Water does transmit heat about 130x slower than iron though (at room temperature and pressure), which means that if the block is at or near the boiling point of the coolant, we need a way to mitigate aeration caused by the boiling because water near the hottest spot will boil first (much like the bottom of an egg burning first).
Our water pumps are basically belt-drive superchargers moving water. They will build 'boost' just like any other impeller system, and the more restriction down-stream the more they'll build for a given energy input (other trade offs not withstanding, such as cavitation and turbulence).
So what we have is a fine balance of restriction vs flow that helps to create the pressure we want to keep the coolant in contact with the inside of the engine surfaces to keep it doing it's job. As the mass of coolant increases it's temperature (since air-cooling isn't efficient enough to get the coolant back to ambient air temp during it's ride through the radiator) the pressure built by the pump alone isn't enough, typically, so we have pressurized caps to add even more of a 'buffer'. Increasing the power of an engine will increase the amount of waste heat which manifests as hotter internal block temperatures which means we need even greater pressure (high flow water pumps) to counteract the localized boiling.
Lower temperature thermostats will only reduce the running temperature of an engine if the radiator is up to the task of shedding the heat sent to it. If it's not, then lowering the thermostat temperature can have the opposite effect: the restriction it offers will be reduced at higher temperatures since it's open more and sooner and the total pressure in the block is reduced to the point where it is POSSIBLE in SOME CASES to allow boiling to occur. When it does, a runaway situation typically happens and we get an overheating system. Typically, if a system is this marginal, it won't fall into the narrow range where a hotter thermostat actually helps with hot running, but it CAN happen.
So: running without a thermostat does exactly as the self-appointed (and some actual) engineers point out: it increases warm up times (your rings and oil will love this), eliminates the restriction needed to build pressure in the block to help mitigate local boiling (which aerates the coolant and effectively reduces the surface area of the coolant in contact with the block) and will generally screw things up. Some systems will run hotter without, some will simply run stone cold. As with most things, the reality depends on the variables.
A 195T stat'd engine can run at 180 degrees.
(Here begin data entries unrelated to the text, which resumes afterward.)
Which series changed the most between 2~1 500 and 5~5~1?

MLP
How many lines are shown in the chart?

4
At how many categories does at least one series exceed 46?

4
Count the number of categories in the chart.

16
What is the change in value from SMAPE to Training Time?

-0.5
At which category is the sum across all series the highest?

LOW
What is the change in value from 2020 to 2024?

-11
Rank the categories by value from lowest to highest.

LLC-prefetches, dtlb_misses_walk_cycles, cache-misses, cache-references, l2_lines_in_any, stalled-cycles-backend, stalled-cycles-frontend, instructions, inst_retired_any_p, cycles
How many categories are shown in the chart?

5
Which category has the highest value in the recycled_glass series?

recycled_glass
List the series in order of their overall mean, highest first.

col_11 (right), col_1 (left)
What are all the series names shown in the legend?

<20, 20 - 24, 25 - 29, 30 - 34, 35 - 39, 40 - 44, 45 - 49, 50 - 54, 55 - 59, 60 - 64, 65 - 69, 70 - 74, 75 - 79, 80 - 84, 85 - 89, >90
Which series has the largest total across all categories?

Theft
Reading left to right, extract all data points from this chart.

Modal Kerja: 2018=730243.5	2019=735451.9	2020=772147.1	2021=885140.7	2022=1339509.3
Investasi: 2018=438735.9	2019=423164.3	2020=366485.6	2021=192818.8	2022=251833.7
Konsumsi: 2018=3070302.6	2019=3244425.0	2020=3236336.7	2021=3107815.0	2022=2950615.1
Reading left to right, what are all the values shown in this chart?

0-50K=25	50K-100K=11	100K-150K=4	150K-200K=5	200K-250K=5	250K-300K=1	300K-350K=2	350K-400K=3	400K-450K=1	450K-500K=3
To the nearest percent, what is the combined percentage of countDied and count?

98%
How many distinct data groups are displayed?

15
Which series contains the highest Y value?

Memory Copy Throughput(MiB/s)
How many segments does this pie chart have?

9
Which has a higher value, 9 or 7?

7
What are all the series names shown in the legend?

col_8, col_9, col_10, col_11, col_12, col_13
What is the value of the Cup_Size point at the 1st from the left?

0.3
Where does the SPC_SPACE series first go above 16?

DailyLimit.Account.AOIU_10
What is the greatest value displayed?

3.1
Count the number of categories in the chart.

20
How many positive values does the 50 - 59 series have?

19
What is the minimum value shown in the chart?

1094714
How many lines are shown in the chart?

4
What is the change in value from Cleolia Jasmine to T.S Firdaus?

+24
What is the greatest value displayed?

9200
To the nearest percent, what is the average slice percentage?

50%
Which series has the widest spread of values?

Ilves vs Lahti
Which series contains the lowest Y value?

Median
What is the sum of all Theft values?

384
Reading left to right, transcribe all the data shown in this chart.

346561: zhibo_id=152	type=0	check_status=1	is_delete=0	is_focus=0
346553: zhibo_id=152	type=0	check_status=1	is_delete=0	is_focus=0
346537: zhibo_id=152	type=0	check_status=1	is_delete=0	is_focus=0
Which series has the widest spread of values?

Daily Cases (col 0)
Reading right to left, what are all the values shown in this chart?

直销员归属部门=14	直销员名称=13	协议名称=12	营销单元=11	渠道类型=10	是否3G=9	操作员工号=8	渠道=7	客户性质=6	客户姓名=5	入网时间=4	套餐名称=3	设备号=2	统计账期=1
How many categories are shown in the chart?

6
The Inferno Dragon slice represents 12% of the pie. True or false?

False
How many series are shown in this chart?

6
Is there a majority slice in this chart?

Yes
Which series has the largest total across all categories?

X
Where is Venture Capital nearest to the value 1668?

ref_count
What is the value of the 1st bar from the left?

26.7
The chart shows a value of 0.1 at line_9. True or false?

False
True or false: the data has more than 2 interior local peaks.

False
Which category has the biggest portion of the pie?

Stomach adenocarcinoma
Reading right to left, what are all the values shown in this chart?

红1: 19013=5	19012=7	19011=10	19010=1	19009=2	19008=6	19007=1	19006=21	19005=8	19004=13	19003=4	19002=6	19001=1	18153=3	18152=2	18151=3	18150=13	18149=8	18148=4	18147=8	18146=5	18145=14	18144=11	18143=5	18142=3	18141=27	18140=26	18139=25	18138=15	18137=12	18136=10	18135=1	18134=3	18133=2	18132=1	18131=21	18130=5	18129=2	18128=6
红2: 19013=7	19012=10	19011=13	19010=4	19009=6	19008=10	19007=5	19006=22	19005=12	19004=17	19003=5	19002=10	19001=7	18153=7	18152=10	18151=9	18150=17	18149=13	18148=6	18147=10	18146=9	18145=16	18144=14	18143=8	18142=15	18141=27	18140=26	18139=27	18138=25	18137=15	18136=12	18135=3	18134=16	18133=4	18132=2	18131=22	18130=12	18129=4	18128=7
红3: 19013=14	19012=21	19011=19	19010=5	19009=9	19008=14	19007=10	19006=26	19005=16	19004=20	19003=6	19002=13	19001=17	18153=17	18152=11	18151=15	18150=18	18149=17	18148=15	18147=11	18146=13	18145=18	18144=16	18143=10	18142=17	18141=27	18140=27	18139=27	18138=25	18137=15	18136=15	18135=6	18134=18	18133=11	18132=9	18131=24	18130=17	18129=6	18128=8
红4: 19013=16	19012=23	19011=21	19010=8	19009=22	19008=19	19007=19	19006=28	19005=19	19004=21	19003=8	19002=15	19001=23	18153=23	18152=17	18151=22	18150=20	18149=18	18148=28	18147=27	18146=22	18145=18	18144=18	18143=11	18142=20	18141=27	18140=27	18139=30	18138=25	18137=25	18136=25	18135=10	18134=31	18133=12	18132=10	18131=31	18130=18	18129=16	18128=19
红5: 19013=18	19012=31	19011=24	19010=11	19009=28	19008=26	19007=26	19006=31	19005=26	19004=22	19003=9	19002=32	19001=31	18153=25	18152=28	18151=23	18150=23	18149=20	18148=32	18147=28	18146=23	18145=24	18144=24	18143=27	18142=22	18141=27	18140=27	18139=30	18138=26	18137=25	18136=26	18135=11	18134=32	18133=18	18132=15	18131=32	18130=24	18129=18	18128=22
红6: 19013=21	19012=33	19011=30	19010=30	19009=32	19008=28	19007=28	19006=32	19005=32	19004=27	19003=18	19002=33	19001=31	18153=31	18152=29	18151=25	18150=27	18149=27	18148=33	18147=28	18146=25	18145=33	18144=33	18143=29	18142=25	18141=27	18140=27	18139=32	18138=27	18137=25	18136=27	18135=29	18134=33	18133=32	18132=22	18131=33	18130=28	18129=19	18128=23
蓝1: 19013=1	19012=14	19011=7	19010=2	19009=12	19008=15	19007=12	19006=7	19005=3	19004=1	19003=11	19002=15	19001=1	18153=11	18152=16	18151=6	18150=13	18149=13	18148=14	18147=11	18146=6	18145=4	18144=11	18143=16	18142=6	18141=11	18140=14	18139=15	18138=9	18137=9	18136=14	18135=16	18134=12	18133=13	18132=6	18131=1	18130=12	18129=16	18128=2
The 195 is probably beginning to open up at 180, and there are certainly other passage ways for coolant to take through the system (heater core, anyone?) and at the small opening it's seeing at 180 it's likely helping to build some significant pressure to help quell any localized boiling.
There are very small effects that flow speed can have, mostly with boundary layer thickness and shear of the fluid, but we're likely not going to see conditions where those are the driving characteristics of the system. Temperature and pressure are going to dominate and occasionally there will be someone with issues which can be attributed to flow speed, but they're going to tend to be the exception and not the rule.
As far as Chernobyl, it had nothing to do with cooling towers. The cooling system and it's poor design (but typical of the time) didn't help, but it wasn't the cause. Wikipedia has a pretty good run down on what exactly happened.